On April 22, Fiore presented at a roundtable entitled “Where Is Italian Studies Going? A Transnational State of the Art,” included in the SIS (Society for Italian Studies) annual conference. Fiore addressed her recent experience of teaching a graduate seminar at Yale titled “Transnational Italy: Imperial Legacies and Migratory Routes,” which introduced students to a different approach to transhistorical and transmedial content and to the design of final projects. Chaired by Francesco Chianese, the roundtable participants included Clorinda Donato, Loredana Polezzi, and Simone Brioni.
On June 8 at the Rizzoli Bookstore, Fiore was a co-respondent on the panel featuring Edoardo Albinati (Strega Prize 2016) and Jhumpa Lahiri (Pulitzer Prize 2000), included in “Multipli Forti: Voices of Contemporary Italian Literature,” organized by the Italian Cultural Institute of New York, CIMA (Center for Italian Modern Art), and Rizzoli Bookstore NY. The conversation centered on issues of translation; language, art and writing as ways to keep sane in conditions of imprisonment; and the discovery of joy in the interstices of pain. Designed, among others, by Alessandro Giammei (Yale University) and Chiara Benetollo (Bryn Mawr), the festival included a wide array of impressive new and established voices of the Italian literary scene, and included the presentation of The Bridge Prize, for which Dr. Fiore has been a jury member and a nominated author in the past.

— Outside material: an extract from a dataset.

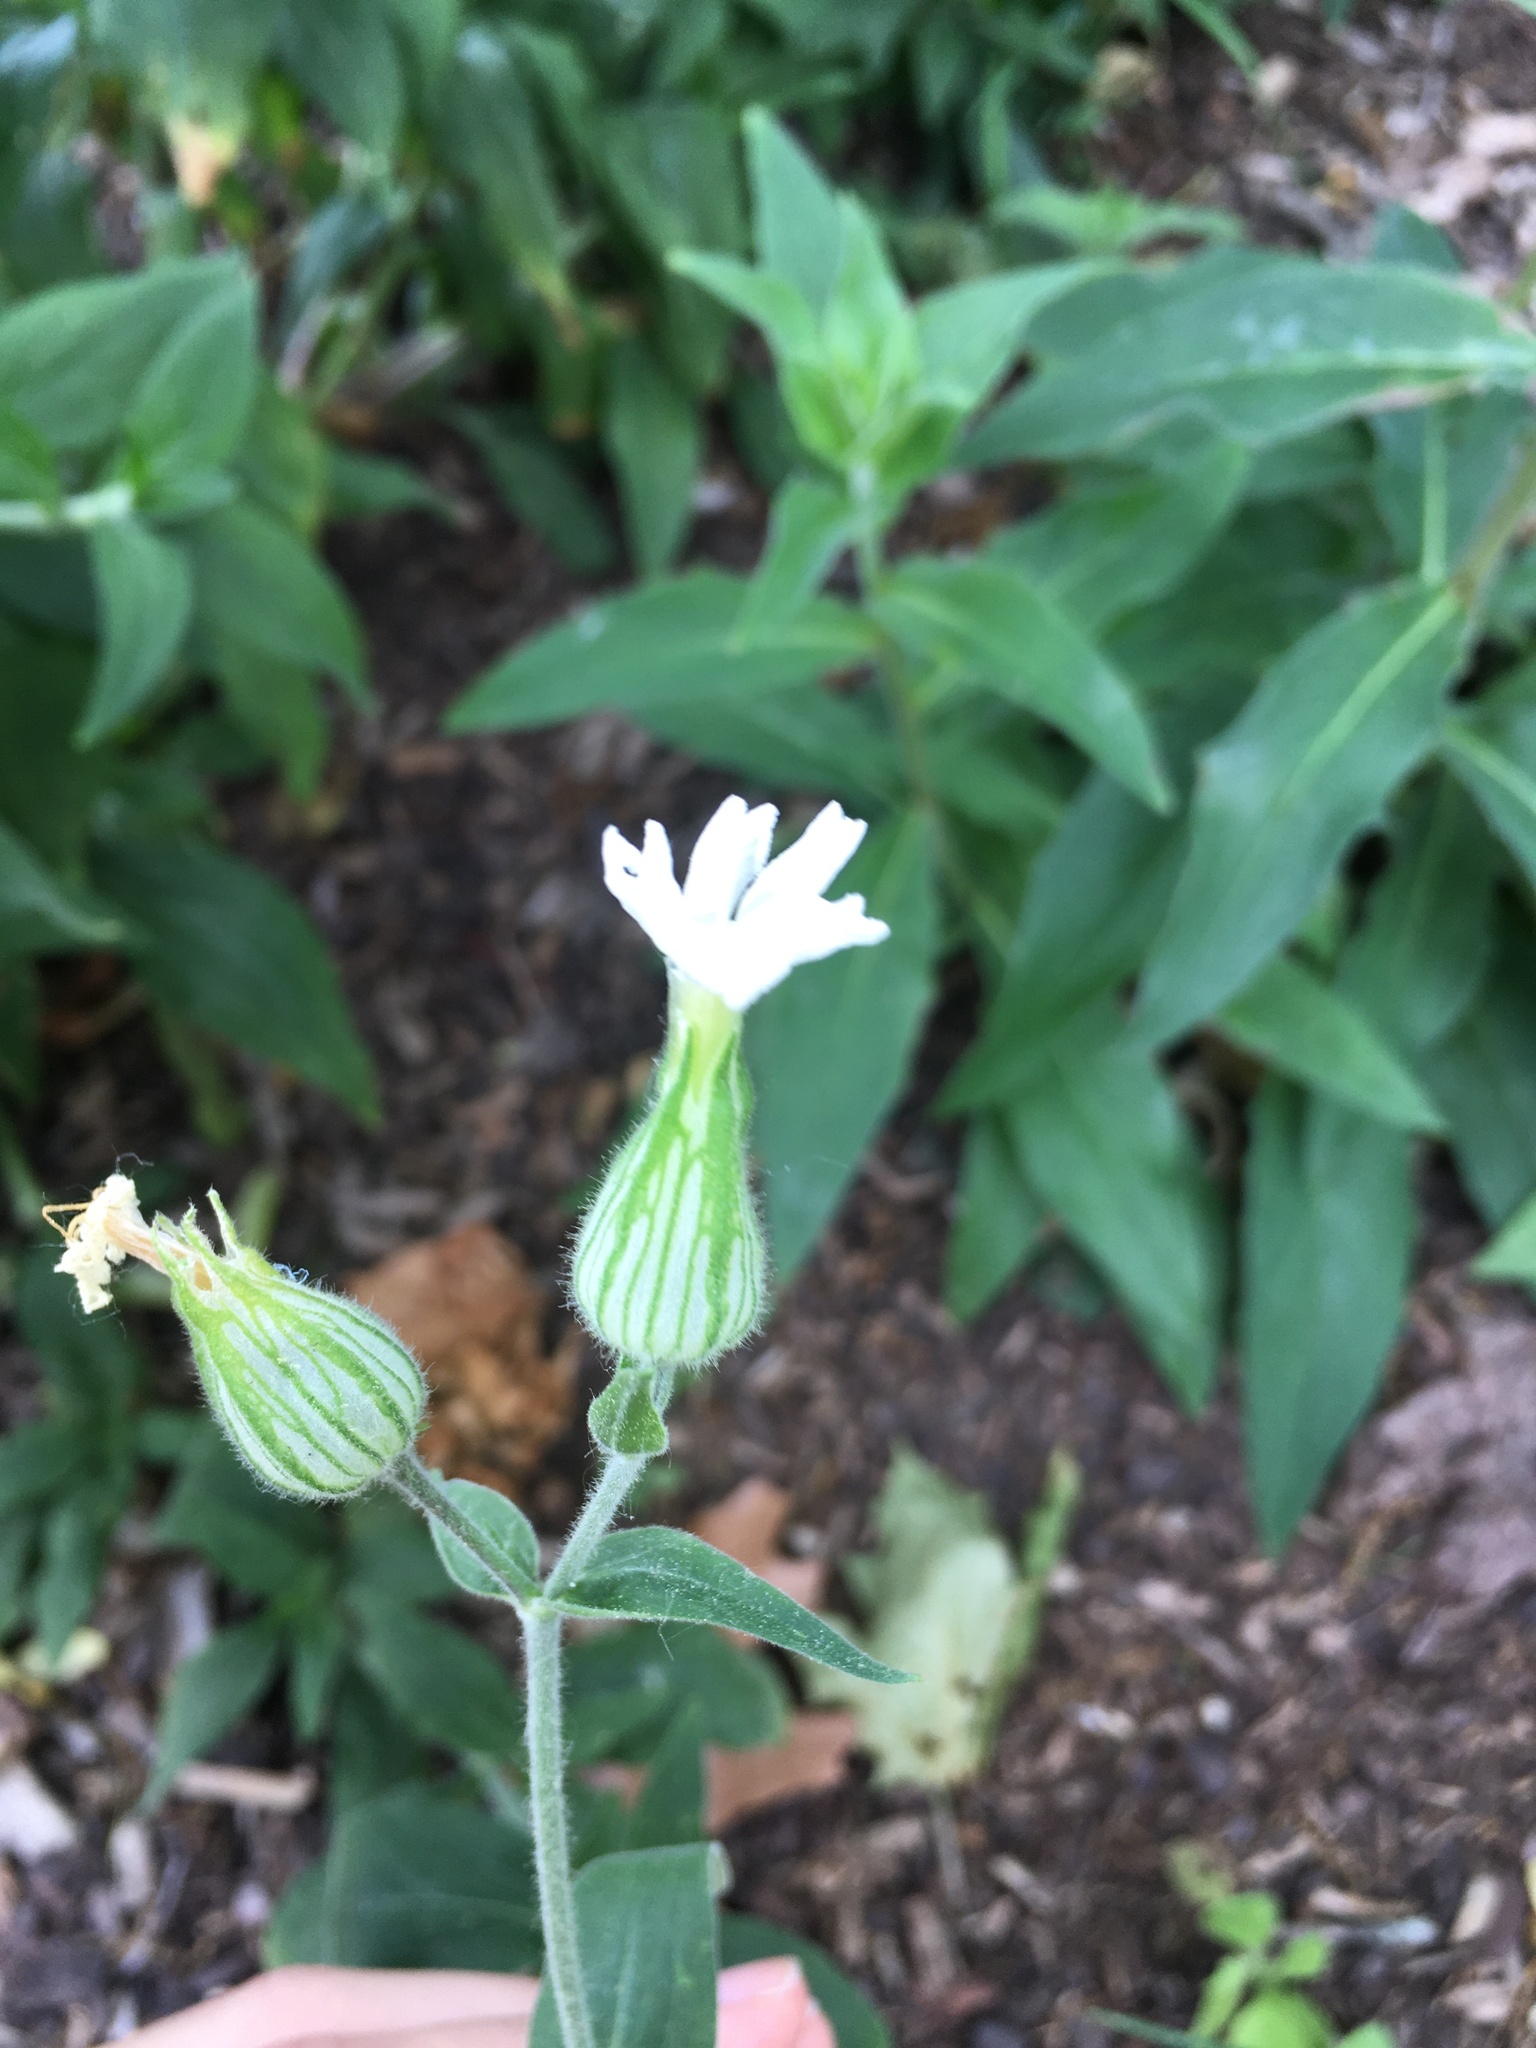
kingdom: Plantae
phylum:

On June 9, she introduced the 1971 film Sacco and Vanzetti, directed by Giuliano Montaldo at CIMA Center for Italian Modern Art in New York, as part of the film series designed in connection with the current exhibit Staging the Revolution: Italian Art 1880-1917. The introduction highlighted the importance of reading the film through the lens of the 1920s Red Scare as well as the radical era of the 1970s in Italy. This was also an opportunity to reflect on the current relevance of the film 50 years after its release, for its ability to address critical issues such as war (and rejection of it), immigration, labor rights, international political movements, and power structures at large.